The Jazz has been a huge success story for Honda since the first generation was introduced in 2001.
It’s the Japanese firm’s best-selling model in the UK and has a loyal band of repeat customers.
Highly regarded by many public sector fleets, the Jazz’s cast-iron reputation for reliability is very much in its favour, too.
With that kind of solid foothold on the market, an eco friendly hybrid version can’t do the Jazz any harm at all.
Honda’s IMA hybrid system – already found in the Insight, Civic Hybrid and the CR-Z coupé – has now made its way into the Jazz.
It consists of a 1.3-litre petrol unit with an electric motor sandwiched between the engine and the gearbox, and a battery pack mounted beneath the boot.
The benefits include fuel economy of 62.8mpg on the combined cycle and emissions of 104g/km.
The downside is that the Jazz (and Honda’s other three hybrid models) does not fall below the 100g/km mark.
Changes to the London Congestion Charge regulations this year will see hybrids that emit 100g/km or more qualify for the charge, which is a serious blow for Honda.
The company admits this is a setback, but argues that the Jazz is still cheap to run and that London isn’t its definitive market, as its hybrids sell well in various areas around the UK – Scotland and Gloucester being two of the strongest.

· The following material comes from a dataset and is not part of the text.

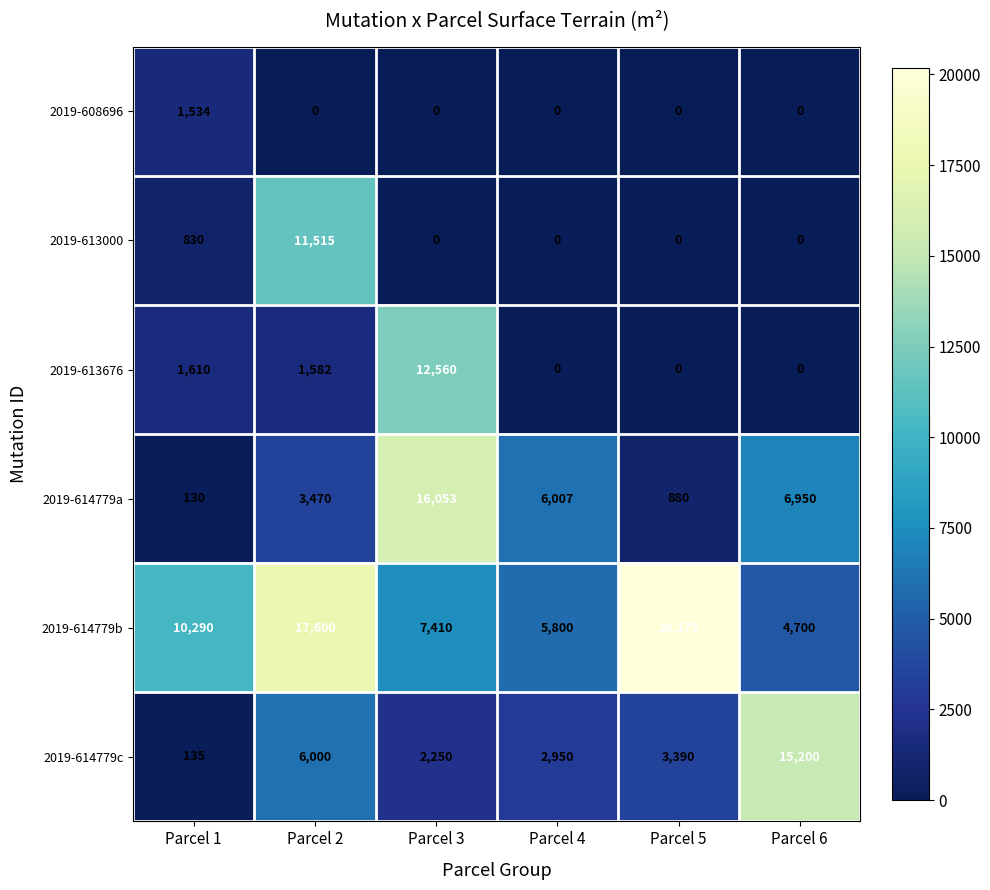

What is the average value of the 2019-614779c series?

4988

In addition to the hybrid drivetrain, the Jazz has undergone a number of subtle changes.
A very mild facelift comprises new front and rear bumpers, a new grille and slightly different headlights.
The hybrid is distinguished by a clear grille and a blue chrome finish on the lights, numberplates and the grille.
Darker dash plastics, chrome-ringed air vents and optional leather seats are the only significant changes inside.
A CVT automatic gearbox is available again. This is the only choice with the hybrid and an option with the standard Jazz.
It’s back by popular demand after it became an option on the first generation model in 2002. In 2008 it was replaced by a sequential electronic manual transmission.
When left alone, the CVT is reasonably smooth but it’s a little lethargic when changing gear with the wheel-mounted paddles.
The 1.3-litre engine and electric motor don’t make for the most potent of hybrid systems.
Honda claims the Jazz is capable of travelling on power from the electric motor alone at low speeds and for short periods of time, but that’s difficult to achieve.
Toyota’s Prius and Auris HSD hybrids are more adept in this area.
Rather than being a stand-alone power source, the motor is there to lessen the work for the engine and drag down emissions levels.
Even so, the Jazz requires a heavy right foot to make progress on A-roads and motorways, but it’s adept when it comes to urban journeys.
Honda has made mild adjustments to the suspension to soften the slightly firm ride of the outgoing car, and it’s now genuinely comfortable. Light steering and an effective stop-start system add to its prowess around town.
The price tag of £15,995 renders the Jazz the most affordable hybrid car on the market, but that’s still a considerable premium over the standard model. That said, the running costs are easy to swallow.
If the majority of journeys are short and in urban areas that aren’t subject to a congestion charge then the Jazz Hybrid is an appealing choice.